When a rollover-and-beg quote-whore as easily placated as Rolling Stone's Peter Travers is moved to write of your movie that it will "make you puke for all the wrong reasons", it's time you quit making movies and re-enrolled in bartending academy. Such was the fate of The Devil Inside, widely lauded – or something – as the very worst movie of 2012, notching up a miserable 5% on the review aggregating site rottentomatoes.com, having occasioned a rare unanimity among fractious American film critics.

And, yes, it's bad. It's very, very, very, bad. And not bad in a good way, or so bad it's actually brilliant, or any of that. It's the kind of bad that gives bad a bad name. Lingering only on one screen in the single shittiest multiplex in LA just five weeks after its release, it was well suited to its environs, being the laziest, most utterly suspense-free entry in the diminishing-returns genre of the "found-footage horror movie" pioneered by The Blair Witch Project (well, by Cannibal Holocaust, really, but let's not sully this sad story with the names of any good movies) and more recently adopted by the Paranormal Activity franchise.

Oh, and it's a pseudo-doc about an exorcism that's been released far too soon (only six years!) after the comparably rubbishy The Exorcism Of Emily Rose.
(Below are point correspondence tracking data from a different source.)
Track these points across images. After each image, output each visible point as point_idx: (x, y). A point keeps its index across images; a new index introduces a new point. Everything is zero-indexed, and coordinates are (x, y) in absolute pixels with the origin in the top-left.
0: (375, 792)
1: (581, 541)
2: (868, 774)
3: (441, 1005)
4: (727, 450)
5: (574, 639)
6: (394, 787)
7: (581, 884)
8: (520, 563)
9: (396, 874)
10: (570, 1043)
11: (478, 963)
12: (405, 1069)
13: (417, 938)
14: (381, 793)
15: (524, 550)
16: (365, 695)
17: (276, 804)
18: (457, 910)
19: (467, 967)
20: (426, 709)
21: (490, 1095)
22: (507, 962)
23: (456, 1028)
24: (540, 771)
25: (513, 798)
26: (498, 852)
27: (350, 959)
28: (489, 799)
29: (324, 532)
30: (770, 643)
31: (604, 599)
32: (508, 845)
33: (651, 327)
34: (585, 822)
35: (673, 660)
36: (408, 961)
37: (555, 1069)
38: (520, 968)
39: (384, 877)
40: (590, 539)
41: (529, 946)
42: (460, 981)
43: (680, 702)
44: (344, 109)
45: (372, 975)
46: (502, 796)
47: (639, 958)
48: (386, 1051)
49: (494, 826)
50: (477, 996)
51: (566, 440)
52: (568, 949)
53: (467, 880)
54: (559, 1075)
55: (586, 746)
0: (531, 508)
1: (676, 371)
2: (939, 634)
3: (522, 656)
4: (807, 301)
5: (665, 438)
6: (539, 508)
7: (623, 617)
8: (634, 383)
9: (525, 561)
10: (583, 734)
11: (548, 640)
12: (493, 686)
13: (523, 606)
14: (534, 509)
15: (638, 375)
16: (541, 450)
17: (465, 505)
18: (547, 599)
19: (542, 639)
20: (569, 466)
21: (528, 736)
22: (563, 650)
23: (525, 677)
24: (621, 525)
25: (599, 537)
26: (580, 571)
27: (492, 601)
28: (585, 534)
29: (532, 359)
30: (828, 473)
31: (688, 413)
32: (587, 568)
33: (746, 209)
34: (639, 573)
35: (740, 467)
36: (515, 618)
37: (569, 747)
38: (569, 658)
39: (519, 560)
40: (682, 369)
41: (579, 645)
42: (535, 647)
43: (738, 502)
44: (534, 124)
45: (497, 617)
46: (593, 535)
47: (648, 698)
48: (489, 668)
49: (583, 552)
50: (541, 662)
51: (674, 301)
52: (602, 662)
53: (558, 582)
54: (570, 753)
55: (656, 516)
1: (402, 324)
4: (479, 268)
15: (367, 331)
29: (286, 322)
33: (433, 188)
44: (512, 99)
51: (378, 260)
Ah well, they must have said, we can fix this crap in post. Turns out, no. No retroactive intervention would infuse a single frame of it with the merest scintilla of the terror promised in the ad campaign. And because of this, the producers are forced to rely on an entirely, no, brazenly innovative cop-out, ending the film with a link to a website at which further information on the case can be found. Are you kidding me?

When I was a younger man, bad movies enjoyed a kind of golden age. I was raised on Harry and Michael Medved's The Golden Turkey Awards, their 1981 Anti-Oscars-Kvetch-Screed, and by John Waters's Shock Value, which, contra Peter Travers, opens with the words, "If someone throws up watching one of my movies, it's like a standing ovation," thus promising a refreshingly upside-down critical paradigm. These books, unlike the ads for The Devil Inside, made me want to run to see Plan 9 From Outer Space, or Robot Monster, or anything Waters mentioned by Herschell Gordon Lewis, or Russ Meyer, then still widely deemed "bad directors". Back in those halcyon years when the grindhouses were still stinking up America's inner cities and drive-ins still sullied the suburban night – and before Hollywood took over the B-movie's erstwhile role as repository for all things authentically and toothsomely bad and/or trashy – back then, bad had a variety of meanings, not all of them bad.

But in 2012, The Devil Inside strips all possible ambiguity from the word and we're back in a monochrome world where bad only means bad.